Il y a trop peu d’entreprises de taille suffisante et de fiabilité à terme en France pour assurer une réelle concurrence. Par ailleurs je ne suis pas certain que le ministère de l’Education Nationale dispose des moyens d’analyse fine de ces contrats, ni de personnel suffisamment formé et nombreux pour assurer leur parfaite exécution et leur suivi.
Il y a sans doute de nombreux sous-traitants dans l’exécution de ces contrats. S’ils ont été conclus en réelle concurrence, c’est-à-dire en marge réduite, cette faible marge estimée sera compensée sur le dos des sous-traitants (comme d’habitude) et les prestations en pâtiront fortement, avec des dilutions inextricables de responsabilités pour le client.
L’absorption continue des petites et moyennes entreprises dans quelques grands groupes ne conduit pas à l’abaissement des frais généraux mais à l’appauvrissement de l’offre des entreprises.

Philippe LAURENT

01/11/2012 06h33

La plupart du temps, c’est quand même bien pour « déguiser » de la dette publique que les entités publiques se sont lancées dans ces affaires.

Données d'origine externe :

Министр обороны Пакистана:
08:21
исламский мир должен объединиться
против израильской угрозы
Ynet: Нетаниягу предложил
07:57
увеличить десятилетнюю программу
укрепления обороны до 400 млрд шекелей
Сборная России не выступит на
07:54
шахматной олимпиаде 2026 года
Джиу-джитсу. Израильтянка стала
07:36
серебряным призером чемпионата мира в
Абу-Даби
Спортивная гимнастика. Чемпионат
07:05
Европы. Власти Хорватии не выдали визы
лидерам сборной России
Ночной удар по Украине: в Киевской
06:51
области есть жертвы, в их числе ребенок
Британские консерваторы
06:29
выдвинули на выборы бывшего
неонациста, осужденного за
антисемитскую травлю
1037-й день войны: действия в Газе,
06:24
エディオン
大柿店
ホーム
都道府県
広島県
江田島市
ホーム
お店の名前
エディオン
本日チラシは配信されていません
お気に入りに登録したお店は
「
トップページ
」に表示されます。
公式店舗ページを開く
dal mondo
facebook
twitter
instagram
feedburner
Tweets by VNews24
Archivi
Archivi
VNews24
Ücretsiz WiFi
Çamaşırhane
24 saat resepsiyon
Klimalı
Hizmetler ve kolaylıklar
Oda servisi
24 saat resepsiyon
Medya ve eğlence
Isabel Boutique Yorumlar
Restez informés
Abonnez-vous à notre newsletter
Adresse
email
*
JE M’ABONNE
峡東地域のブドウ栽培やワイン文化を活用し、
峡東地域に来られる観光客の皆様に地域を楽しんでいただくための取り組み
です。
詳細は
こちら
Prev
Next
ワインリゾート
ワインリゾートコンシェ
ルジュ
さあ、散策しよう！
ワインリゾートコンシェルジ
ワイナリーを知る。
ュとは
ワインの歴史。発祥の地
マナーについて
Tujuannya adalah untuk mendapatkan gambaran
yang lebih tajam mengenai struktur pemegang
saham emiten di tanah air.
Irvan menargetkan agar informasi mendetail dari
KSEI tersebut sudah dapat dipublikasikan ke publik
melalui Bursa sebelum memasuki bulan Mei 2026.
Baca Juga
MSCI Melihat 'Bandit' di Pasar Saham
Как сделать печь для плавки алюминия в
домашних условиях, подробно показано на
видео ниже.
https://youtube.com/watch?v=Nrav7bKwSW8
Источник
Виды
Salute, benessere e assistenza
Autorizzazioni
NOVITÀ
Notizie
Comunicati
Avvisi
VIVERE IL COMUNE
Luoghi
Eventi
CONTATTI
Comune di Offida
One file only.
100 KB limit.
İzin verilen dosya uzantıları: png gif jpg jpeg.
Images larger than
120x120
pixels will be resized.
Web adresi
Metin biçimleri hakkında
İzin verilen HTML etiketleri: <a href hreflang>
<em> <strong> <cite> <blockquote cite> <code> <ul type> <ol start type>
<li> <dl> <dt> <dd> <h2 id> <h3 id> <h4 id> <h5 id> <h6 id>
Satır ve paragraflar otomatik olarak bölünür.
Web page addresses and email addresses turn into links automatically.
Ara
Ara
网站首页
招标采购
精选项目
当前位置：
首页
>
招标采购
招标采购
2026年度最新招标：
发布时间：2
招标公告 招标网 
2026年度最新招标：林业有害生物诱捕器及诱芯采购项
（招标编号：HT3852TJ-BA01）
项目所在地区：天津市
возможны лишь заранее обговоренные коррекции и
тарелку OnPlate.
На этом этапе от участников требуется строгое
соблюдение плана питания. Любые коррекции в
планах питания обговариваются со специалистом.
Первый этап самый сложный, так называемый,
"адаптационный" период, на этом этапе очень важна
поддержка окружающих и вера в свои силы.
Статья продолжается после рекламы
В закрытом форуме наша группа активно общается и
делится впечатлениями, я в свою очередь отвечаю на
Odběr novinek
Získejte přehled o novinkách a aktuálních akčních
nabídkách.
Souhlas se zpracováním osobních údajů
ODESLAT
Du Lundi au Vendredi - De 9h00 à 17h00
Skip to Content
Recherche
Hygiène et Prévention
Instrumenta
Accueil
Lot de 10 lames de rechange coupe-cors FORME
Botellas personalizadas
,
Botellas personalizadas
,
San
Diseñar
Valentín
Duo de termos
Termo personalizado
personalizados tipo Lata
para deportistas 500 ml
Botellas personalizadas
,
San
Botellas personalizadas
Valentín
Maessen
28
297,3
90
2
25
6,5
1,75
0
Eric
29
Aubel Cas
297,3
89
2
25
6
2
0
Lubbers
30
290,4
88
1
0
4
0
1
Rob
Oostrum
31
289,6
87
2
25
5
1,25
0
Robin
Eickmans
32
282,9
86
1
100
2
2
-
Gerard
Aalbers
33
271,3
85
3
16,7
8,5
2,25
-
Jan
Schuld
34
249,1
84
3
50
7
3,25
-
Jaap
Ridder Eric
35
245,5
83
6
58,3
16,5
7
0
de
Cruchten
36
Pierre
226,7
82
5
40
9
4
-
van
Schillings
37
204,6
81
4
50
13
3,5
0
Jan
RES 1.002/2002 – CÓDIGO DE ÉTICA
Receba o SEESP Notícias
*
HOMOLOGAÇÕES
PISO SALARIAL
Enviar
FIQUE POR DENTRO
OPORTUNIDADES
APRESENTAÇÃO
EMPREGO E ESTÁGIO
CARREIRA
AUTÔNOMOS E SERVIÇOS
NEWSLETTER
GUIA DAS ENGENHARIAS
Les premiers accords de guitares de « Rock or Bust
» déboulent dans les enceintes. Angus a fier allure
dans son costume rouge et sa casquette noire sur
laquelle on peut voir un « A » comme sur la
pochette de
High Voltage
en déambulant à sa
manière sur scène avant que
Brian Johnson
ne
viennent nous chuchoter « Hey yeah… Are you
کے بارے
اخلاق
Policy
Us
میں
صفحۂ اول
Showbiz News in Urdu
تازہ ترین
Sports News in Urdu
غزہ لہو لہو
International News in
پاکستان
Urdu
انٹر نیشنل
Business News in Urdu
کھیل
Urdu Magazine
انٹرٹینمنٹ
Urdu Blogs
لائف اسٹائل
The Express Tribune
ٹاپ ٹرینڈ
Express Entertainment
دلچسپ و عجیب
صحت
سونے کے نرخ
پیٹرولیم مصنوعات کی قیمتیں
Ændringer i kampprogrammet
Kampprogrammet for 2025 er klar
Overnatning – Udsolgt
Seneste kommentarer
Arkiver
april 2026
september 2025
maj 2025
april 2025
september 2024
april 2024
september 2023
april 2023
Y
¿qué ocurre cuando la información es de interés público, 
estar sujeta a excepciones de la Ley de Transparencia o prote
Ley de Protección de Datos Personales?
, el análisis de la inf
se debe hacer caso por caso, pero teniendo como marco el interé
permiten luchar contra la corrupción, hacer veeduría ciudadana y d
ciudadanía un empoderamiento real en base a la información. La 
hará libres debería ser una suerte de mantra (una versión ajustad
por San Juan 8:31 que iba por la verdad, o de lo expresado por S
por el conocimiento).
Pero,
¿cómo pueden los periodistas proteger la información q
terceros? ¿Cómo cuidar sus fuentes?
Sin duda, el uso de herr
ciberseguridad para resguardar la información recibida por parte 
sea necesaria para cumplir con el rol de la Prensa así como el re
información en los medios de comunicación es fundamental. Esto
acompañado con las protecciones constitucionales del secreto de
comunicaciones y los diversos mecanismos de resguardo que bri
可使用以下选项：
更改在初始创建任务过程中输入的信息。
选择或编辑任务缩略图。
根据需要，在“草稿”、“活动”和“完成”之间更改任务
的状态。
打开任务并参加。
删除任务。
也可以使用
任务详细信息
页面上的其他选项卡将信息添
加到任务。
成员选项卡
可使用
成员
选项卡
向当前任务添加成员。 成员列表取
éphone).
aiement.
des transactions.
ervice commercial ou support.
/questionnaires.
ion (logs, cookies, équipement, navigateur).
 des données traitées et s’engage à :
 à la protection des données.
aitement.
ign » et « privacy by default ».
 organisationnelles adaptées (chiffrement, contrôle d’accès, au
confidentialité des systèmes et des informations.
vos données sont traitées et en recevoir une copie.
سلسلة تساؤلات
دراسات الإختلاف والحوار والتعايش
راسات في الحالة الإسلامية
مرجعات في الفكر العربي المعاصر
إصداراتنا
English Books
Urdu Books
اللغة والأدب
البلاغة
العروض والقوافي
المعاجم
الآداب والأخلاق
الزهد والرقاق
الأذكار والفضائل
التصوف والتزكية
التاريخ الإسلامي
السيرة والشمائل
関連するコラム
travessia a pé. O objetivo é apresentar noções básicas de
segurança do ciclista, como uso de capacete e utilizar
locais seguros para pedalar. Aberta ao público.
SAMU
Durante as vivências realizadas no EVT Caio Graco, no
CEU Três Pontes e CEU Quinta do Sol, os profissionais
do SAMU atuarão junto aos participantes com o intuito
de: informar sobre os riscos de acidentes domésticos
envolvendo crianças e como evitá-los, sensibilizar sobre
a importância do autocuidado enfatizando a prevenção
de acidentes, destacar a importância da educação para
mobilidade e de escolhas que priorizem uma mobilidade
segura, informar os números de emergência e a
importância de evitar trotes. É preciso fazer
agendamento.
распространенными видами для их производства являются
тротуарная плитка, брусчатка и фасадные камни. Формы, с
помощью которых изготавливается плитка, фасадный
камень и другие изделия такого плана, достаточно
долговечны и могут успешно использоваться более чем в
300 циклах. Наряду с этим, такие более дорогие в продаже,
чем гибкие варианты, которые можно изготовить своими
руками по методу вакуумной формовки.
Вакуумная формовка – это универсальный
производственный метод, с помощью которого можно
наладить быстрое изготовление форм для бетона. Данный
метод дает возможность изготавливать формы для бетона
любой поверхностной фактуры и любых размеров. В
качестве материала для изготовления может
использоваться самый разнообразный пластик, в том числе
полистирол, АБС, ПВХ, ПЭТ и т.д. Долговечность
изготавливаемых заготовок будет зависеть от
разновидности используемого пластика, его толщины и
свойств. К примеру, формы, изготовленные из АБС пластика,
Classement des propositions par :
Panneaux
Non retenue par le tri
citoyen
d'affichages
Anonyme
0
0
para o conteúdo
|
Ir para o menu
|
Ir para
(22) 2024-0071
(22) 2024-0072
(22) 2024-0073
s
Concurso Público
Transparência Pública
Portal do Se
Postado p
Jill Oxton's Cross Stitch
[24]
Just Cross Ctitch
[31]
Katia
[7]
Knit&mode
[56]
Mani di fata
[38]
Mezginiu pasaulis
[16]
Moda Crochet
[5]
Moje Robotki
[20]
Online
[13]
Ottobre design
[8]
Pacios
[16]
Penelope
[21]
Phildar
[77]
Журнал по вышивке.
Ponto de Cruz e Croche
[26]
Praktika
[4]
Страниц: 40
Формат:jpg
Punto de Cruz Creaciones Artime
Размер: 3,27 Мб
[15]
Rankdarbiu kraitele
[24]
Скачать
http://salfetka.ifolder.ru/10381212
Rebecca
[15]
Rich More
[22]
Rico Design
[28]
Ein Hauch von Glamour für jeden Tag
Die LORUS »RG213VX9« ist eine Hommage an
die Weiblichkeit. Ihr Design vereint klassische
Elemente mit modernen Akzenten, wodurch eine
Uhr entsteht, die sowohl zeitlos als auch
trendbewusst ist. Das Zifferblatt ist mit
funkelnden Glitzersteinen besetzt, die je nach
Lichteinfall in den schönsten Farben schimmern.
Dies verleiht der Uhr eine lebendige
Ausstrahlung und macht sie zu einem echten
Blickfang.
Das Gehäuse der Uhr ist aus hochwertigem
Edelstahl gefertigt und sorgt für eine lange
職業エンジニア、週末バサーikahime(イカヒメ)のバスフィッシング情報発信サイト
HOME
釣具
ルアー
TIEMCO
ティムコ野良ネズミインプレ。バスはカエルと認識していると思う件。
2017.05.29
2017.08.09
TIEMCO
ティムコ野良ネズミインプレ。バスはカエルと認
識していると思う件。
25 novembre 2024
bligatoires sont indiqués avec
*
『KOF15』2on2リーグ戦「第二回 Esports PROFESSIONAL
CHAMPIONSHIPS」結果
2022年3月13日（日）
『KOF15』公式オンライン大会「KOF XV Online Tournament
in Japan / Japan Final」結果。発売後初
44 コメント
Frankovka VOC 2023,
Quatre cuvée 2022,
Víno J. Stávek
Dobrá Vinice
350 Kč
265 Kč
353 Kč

Et l’Etat le tout premier, ce que certains – parmi lesquels votre serviteurs – ont toujours dénoncé. Heureusement, les collectivités locales, bien plus transparentes et de bon sens (encore que les emprunts toxiques ont montré que ce n’était pas toujours le cas …) que l’Etat, se sont méfiées. Et les instructions comptables, prises à notre demande, font qu’il convient maintenant de réintégrer dans la dette la partie du loyer correspondant à l’investissement. En outre, il est clair que la dissymétrie de savoir-faire et de compétence juridique entre les énormes groupes financiers et de BTP qui « prennent » les CP et la collectivité elle-même ne peut que conduire celle-ci à se détourner de cet outil … qui, loin de la panacée que d’aucuns annonçaient, ne doit rester que l’un des outils pour le financement d’investissements bien cadrés et sans surprise.